**Assigned task:** Please repeat the lines below word for word, leaving the pictures out.

──────── Entries provided ────────

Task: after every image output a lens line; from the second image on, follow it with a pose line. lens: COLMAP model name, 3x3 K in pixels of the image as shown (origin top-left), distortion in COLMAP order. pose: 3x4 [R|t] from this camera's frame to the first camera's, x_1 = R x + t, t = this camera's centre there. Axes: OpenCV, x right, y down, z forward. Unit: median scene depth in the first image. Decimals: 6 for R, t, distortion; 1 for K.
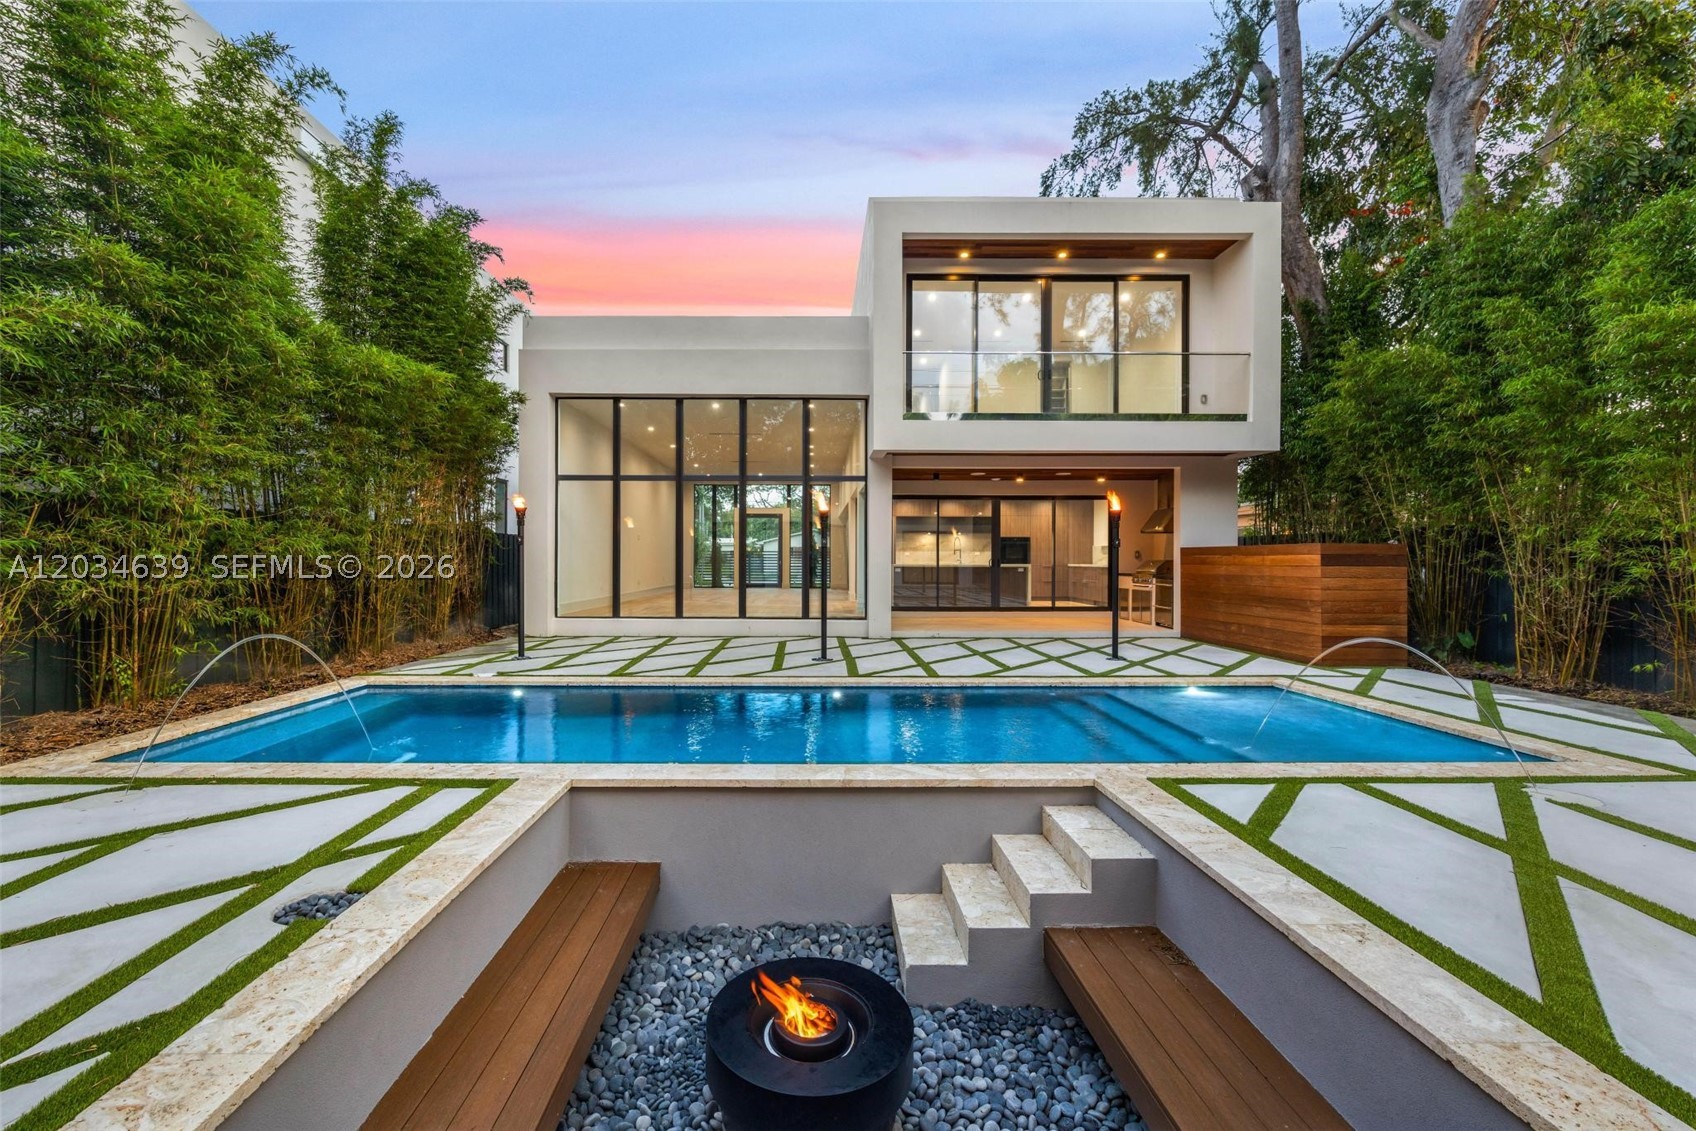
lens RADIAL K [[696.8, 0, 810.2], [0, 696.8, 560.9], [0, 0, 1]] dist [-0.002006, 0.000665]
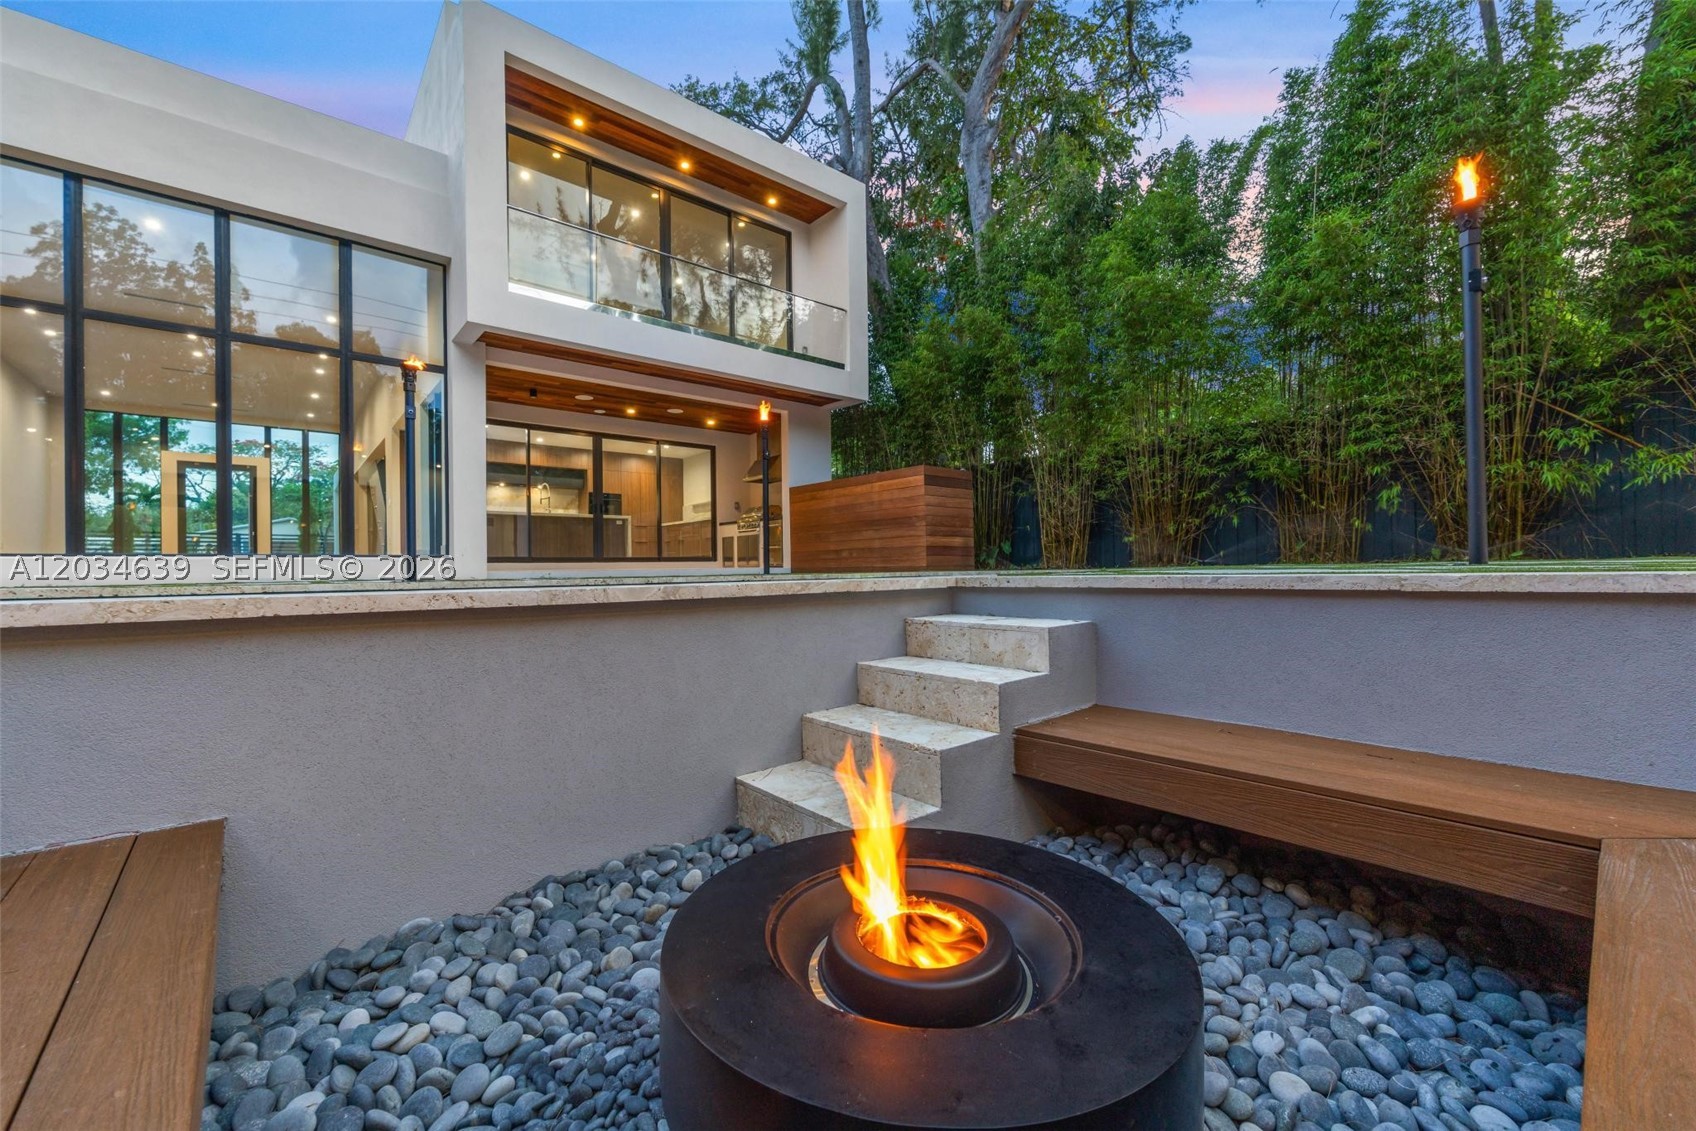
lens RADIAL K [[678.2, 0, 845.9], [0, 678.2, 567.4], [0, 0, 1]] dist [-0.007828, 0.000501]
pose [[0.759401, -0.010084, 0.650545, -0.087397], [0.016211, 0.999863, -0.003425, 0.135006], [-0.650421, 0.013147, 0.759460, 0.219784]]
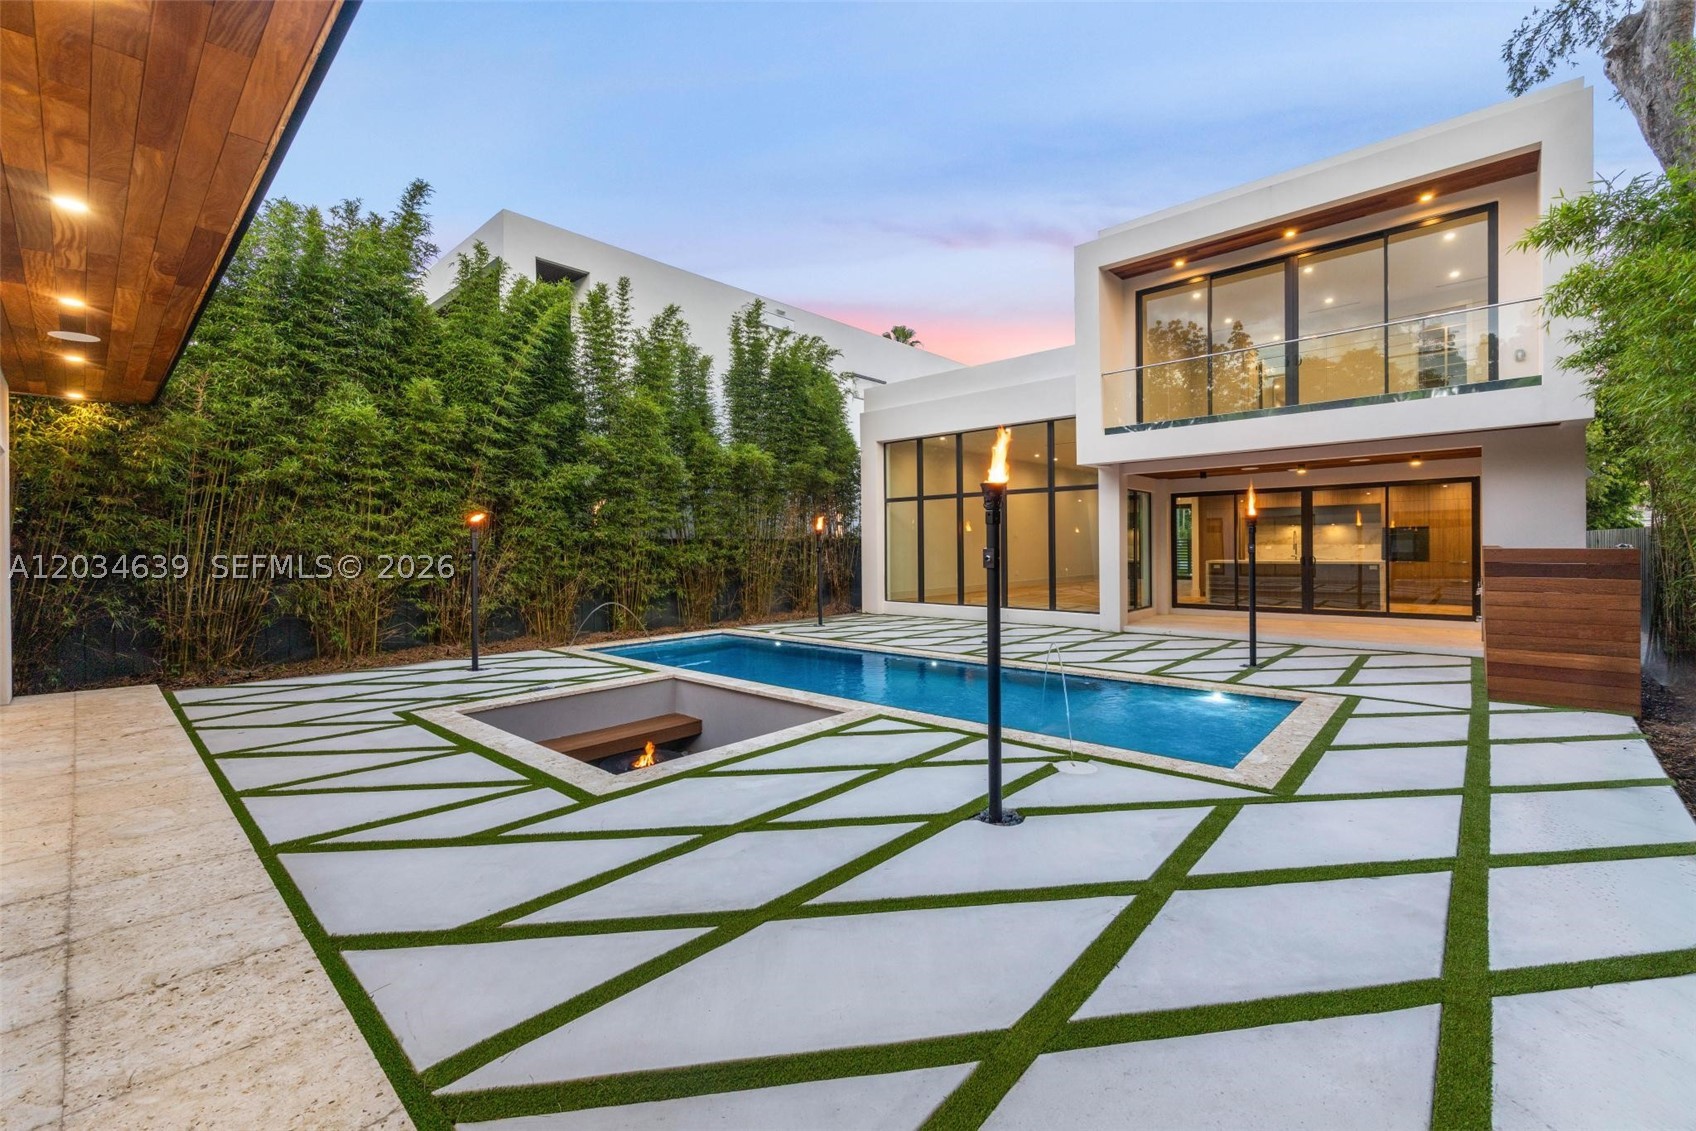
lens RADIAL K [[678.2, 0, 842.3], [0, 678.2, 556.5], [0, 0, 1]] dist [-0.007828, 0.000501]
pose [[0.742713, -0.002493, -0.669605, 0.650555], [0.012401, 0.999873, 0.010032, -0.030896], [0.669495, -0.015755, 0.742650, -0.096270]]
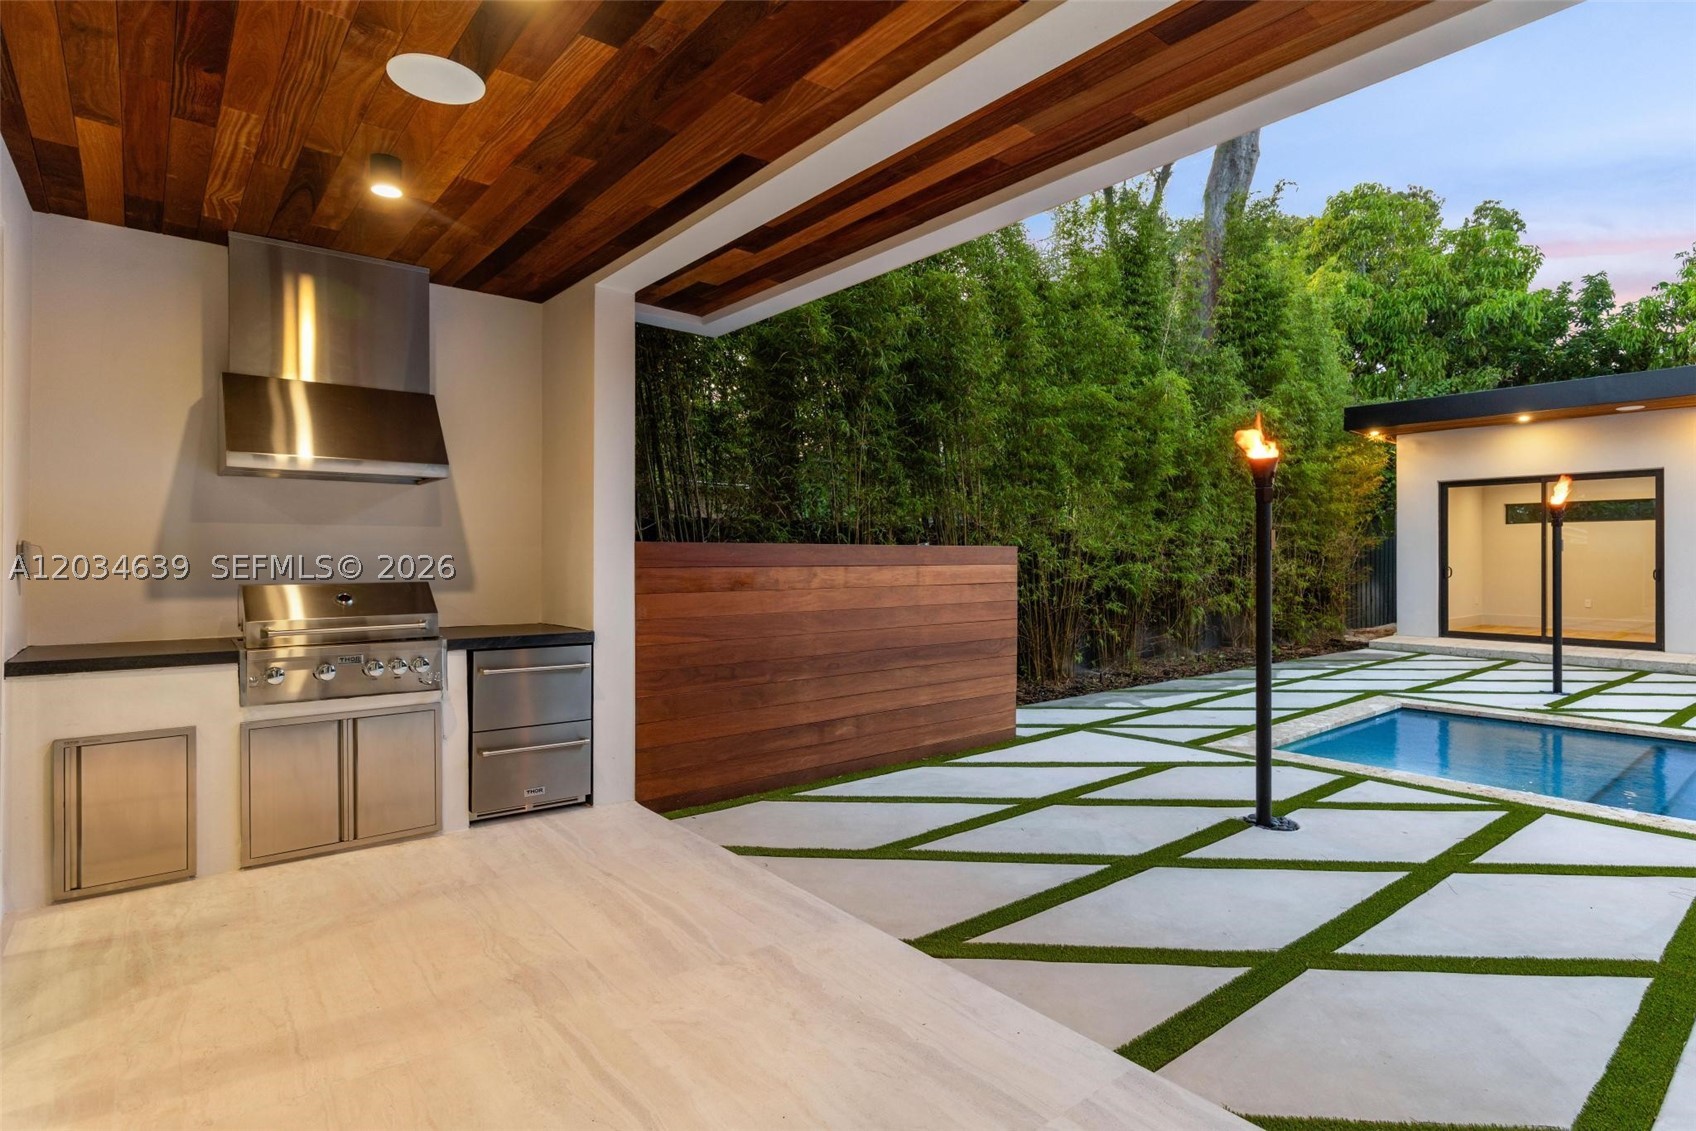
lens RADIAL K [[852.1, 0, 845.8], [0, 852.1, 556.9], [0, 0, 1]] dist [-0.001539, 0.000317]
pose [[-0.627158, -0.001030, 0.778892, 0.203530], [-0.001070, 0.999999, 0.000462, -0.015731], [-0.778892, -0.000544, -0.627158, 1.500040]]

────────

**Answer for the task:**
Task: after every image output a lens line; from the second image on, follow it with a pose line. lens: COLMAP model name, 3x3 K in pixels of the image as shown (origin top-left), distortion in COLMAP order. pose: 3x4 [R|t] from this camera's frame to the first camera's, x_1 = R x + t, t = this camera's centre there. Axes: OpenCV, x right, y down, z forward. Unit: median scene depth in the first image. Decimals: 6 for R, t, distortion; 1 for K.
lens RADIAL K [[696.8, 0, 810.2], [0, 696.8, 560.9], [0, 0, 1]] dist [-0.002006, 0.000665]
lens RADIAL K [[678.2, 0, 845.9], [0, 678.2, 567.4], [0, 0, 1]] dist [-0.007828, 0.000501]
pose [[0.759401, -0.010084, 0.650545, -0.087397], [0.016211, 0.999863, -0.003425, 0.135006], [-0.650421, 0.013147, 0.759460, 0.219784]]
lens RADIAL K [[678.2, 0, 842.3], [0, 678.2, 556.5], [0, 0, 1]] dist [-0.007828, 0.000501]
pose [[0.742713, -0.002493, -0.669605, 0.650555], [0.012401, 0.999873, 0.010032, -0.030896], [0.669495, -0.015755, 0.742650, -0.096270]]
lens RADIAL K [[852.1, 0, 845.8], [0, 852.1, 556.9], [0, 0, 1]] dist [-0.001539, 0.000317]
pose [[-0.627158, -0.001030, 0.778892, 0.203530], [-0.001070, 0.999999, 0.000462, -0.015731], [-0.778892, -0.000544, -0.627158, 1.500040]]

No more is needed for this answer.